We believe that because we (and I mean our community) are the ones who use this coast and live here, that we should have a right to participate in a process that ultimately will impact us. We have been completely excluded from all matters relating to deciding how to solve our water quality woes. Our position is clear: it is our country, our government, and our coast: we will inform the people we elect to office how to solve our problems—this problem should not taken hostage by a a private company run by people who use our money to make a profit at our children’s expense and who do not answer to us and who publicly admitted to spending $20 million dollars to advance their project.

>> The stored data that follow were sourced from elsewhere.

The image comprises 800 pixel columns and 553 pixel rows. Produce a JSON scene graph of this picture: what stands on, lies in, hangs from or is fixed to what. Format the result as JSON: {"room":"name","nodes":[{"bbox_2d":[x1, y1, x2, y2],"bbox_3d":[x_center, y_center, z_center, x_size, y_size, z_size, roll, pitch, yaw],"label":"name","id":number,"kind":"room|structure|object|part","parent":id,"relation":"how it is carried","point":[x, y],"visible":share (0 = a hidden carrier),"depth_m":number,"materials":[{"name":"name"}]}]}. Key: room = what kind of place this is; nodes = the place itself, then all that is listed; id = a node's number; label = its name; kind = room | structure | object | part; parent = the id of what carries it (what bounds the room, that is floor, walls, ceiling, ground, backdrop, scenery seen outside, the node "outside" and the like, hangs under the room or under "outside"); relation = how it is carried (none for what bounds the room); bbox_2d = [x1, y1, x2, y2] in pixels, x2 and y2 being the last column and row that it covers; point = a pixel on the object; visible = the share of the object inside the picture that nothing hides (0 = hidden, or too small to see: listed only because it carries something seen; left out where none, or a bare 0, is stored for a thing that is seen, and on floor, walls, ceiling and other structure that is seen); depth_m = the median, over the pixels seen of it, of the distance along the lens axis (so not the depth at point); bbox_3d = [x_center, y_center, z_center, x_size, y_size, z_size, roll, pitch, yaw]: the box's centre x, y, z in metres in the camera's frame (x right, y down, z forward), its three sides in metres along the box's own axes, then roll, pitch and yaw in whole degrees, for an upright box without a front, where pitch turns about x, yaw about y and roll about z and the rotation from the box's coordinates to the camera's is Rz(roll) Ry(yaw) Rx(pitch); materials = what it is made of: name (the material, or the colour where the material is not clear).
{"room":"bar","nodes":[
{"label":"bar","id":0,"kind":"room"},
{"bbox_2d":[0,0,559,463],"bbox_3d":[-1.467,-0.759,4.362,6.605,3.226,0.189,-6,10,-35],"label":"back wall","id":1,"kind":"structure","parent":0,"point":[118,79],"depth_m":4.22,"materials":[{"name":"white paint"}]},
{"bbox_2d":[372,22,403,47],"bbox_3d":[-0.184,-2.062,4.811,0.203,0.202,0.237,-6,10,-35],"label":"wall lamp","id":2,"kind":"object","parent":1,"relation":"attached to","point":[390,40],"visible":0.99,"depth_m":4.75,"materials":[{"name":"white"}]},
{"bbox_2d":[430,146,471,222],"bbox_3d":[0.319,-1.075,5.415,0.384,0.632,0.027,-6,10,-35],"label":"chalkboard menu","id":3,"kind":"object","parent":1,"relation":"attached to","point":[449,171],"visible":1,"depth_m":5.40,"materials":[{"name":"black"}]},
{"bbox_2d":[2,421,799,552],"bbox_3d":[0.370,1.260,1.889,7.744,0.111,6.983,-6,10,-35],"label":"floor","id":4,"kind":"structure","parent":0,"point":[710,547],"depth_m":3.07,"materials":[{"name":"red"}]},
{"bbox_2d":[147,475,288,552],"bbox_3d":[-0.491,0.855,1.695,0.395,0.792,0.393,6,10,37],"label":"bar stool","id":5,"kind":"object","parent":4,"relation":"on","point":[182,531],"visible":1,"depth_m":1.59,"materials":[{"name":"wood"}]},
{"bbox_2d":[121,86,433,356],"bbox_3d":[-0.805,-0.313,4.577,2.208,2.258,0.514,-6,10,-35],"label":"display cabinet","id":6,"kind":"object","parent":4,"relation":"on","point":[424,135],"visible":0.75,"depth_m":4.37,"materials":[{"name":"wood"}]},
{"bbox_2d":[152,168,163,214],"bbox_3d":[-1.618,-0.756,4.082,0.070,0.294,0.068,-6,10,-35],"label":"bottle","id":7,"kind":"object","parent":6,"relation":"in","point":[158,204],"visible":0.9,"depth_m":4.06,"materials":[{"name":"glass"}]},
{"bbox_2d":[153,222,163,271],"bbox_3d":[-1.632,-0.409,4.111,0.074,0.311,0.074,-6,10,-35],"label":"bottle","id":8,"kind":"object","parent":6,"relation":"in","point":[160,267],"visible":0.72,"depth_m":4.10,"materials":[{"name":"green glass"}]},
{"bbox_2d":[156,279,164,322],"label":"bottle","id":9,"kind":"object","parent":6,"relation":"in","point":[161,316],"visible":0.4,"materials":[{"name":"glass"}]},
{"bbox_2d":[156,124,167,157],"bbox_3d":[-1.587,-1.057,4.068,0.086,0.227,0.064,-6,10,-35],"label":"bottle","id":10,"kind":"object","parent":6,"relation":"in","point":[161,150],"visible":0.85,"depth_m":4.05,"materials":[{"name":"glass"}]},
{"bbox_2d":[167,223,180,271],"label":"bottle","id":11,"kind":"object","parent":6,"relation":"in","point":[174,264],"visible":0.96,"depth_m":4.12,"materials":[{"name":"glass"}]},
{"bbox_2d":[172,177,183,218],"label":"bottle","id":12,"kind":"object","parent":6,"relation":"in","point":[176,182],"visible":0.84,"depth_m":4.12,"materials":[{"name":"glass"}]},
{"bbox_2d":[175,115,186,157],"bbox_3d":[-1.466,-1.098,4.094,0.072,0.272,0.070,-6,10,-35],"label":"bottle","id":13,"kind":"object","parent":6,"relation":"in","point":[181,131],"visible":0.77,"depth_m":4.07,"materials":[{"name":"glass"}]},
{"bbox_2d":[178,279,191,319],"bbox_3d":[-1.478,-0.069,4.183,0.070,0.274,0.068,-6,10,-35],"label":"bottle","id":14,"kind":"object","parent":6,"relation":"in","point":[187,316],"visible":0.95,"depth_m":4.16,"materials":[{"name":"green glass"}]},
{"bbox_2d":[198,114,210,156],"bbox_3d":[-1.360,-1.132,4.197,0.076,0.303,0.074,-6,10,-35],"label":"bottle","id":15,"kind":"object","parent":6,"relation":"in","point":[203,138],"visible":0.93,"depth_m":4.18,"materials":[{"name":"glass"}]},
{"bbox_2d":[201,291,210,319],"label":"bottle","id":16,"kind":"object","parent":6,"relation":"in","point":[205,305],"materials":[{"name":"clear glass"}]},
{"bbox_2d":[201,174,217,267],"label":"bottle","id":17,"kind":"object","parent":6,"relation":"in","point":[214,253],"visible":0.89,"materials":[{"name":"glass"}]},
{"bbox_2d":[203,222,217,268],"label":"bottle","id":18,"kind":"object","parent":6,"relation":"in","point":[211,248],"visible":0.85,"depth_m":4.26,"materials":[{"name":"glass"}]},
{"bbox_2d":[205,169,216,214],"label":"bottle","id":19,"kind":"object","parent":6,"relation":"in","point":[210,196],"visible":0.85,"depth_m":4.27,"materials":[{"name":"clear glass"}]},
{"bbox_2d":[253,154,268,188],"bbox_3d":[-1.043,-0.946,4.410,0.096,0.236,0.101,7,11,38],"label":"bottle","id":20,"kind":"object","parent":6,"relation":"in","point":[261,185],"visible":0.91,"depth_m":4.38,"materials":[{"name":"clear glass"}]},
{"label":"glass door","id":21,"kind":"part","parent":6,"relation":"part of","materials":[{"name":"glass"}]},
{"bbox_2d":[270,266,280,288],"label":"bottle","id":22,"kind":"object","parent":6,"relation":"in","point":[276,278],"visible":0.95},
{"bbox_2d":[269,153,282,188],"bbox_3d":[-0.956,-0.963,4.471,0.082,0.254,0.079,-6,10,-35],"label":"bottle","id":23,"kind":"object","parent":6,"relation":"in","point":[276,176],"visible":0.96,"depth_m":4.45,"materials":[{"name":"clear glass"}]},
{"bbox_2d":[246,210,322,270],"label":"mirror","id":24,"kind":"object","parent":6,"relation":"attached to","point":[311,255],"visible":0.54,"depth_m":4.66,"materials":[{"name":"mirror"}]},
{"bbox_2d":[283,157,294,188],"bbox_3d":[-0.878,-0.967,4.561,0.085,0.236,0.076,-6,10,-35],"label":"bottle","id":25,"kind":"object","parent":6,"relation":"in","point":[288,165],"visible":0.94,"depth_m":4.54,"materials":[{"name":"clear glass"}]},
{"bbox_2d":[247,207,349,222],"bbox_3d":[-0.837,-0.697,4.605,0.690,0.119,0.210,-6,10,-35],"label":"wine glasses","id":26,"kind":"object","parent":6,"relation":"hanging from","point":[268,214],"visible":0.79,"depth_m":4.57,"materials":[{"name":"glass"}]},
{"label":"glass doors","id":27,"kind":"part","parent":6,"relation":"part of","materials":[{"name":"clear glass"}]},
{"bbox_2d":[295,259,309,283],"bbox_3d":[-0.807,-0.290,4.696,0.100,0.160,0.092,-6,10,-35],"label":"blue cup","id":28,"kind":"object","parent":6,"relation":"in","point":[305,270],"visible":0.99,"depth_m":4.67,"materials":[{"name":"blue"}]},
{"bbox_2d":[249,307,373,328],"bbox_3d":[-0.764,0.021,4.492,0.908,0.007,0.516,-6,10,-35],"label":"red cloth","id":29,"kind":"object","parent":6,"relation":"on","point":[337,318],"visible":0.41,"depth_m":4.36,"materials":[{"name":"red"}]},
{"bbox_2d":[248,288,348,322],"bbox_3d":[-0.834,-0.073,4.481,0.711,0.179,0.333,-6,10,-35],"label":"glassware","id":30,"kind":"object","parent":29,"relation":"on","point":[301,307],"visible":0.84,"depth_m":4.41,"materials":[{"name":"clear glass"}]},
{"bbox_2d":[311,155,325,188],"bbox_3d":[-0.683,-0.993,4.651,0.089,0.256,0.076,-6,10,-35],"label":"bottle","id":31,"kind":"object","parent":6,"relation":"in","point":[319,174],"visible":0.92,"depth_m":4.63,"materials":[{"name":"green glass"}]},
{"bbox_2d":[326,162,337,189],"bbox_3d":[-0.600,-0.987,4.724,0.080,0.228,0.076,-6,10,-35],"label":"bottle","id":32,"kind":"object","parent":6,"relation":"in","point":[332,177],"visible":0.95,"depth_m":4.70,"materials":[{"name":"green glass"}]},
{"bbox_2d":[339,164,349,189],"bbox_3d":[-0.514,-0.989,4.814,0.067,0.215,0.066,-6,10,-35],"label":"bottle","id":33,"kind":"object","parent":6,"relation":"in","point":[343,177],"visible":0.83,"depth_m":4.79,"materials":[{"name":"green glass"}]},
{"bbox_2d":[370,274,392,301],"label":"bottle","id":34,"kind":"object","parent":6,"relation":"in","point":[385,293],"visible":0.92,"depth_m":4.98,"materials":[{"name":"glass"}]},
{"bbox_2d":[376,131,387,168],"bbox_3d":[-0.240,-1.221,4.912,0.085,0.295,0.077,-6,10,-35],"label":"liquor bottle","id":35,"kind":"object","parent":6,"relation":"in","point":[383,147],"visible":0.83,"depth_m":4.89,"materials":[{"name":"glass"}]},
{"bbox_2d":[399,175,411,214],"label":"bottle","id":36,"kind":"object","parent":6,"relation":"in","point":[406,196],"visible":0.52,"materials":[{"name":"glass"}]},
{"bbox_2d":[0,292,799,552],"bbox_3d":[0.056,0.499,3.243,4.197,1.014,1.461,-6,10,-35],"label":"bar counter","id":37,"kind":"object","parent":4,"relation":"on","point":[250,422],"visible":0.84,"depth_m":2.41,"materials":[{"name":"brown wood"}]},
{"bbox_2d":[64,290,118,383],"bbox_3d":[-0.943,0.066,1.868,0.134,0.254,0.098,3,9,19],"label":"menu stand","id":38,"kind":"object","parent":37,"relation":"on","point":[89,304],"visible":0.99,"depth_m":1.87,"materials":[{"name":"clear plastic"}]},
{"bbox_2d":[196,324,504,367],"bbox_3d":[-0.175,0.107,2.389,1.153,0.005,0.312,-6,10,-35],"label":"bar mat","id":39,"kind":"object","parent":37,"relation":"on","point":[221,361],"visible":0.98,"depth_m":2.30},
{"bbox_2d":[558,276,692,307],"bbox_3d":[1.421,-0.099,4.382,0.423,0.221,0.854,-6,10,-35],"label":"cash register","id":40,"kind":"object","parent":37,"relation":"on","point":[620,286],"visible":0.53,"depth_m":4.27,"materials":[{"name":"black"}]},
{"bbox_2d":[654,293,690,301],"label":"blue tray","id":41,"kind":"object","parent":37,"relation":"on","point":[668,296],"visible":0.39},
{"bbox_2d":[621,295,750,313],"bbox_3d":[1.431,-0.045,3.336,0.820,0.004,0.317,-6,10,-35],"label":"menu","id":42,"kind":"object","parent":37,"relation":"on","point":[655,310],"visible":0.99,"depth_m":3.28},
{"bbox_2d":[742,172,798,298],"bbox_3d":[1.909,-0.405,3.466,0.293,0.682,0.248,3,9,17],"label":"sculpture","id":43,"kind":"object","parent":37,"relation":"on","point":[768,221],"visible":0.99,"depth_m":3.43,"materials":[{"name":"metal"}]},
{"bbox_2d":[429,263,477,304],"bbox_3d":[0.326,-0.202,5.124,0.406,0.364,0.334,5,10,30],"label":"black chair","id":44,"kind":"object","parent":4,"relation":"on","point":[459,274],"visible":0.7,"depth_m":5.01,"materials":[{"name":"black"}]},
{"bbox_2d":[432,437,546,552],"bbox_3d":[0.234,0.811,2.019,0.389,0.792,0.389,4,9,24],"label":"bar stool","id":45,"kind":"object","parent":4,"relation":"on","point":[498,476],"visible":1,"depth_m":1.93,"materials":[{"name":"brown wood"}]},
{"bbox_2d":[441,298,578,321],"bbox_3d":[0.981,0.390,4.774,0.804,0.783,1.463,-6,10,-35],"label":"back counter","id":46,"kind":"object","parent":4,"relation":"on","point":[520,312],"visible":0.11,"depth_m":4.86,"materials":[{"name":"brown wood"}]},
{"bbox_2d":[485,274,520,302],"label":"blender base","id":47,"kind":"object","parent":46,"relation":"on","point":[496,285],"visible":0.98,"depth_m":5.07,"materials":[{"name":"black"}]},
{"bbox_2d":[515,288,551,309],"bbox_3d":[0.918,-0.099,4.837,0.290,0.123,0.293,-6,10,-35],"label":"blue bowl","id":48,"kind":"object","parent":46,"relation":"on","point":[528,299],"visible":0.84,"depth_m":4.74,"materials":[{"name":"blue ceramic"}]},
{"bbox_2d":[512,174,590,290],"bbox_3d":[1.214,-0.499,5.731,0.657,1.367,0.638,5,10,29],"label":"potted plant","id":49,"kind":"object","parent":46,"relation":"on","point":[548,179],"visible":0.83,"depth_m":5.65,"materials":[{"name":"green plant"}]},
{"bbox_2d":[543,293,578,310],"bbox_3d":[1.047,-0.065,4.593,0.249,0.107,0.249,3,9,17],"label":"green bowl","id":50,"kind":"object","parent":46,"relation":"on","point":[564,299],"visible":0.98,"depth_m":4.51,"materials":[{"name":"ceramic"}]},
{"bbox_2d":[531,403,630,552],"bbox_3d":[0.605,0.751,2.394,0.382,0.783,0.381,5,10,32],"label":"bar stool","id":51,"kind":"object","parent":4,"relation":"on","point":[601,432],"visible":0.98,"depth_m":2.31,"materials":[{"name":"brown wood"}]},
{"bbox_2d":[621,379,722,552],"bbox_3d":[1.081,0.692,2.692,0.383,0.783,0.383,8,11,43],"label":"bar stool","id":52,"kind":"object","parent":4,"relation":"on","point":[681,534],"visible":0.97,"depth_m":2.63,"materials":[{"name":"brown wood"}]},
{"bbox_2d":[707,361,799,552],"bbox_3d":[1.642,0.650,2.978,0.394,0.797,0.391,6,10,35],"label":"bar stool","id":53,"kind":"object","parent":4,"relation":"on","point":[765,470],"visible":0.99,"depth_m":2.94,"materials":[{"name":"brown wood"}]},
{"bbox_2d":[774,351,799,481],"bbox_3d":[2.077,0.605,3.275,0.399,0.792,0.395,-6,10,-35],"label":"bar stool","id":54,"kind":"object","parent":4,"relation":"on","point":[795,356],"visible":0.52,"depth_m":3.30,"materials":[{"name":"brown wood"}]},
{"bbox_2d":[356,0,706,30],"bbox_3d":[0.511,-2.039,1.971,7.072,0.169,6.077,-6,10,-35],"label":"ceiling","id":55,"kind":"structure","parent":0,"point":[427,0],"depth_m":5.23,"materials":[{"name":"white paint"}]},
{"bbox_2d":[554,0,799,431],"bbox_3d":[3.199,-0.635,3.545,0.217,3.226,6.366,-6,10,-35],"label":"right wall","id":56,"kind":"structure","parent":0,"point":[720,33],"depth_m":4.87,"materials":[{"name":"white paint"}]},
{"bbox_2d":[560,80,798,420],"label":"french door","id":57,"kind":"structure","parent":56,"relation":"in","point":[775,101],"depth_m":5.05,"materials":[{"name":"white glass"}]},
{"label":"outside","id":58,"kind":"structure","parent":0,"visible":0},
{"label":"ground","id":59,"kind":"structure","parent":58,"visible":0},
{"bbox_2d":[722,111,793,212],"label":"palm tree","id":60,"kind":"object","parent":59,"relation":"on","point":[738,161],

This is big and bad government at its worst.

VOICE OF SAN DIEGO
Follow the Smell
Monday, Feb. 27, 2006 -- 5:26 p.m.

Assemblywoman Lori Saldaña and Imperial Beach environmentalist Serge Dedina are calling for a federal probe into the exclusive contract recently awarded to Bajagua LLC to clean up Tijuana's festering sewage problems.

Saldaña, D-San Diego, called for a probe to examine how a sole-source contract was issued to Bajagua, which proposes to build a sewage treatment plant in Mexico that would double the capacity of Tijuana's existing infrastructure.

Dedina, the executive director of Wildcoast, a local conservation group, called for the Department of Justice to lead the examination.

"It needs to be investigated at the federal level," said Joe Kocurek, Saldaña's spokesman. "It just seems to be to the point where there is some really unsavory influence."

Bajagua's proposed treatment plant would be built in Mexico and boost daily wastewater collection capacity by 34 million gallons, while improving the quality of 25 million gallons already collected, treated and discharged in the ocean.

Although a majority of government contracts are awarded though a competitive bidding process, Bajagua exclusively negotiated the terms of its deal with the International Boundary and Water Commission, a small federal office that falls under the State Department's purview.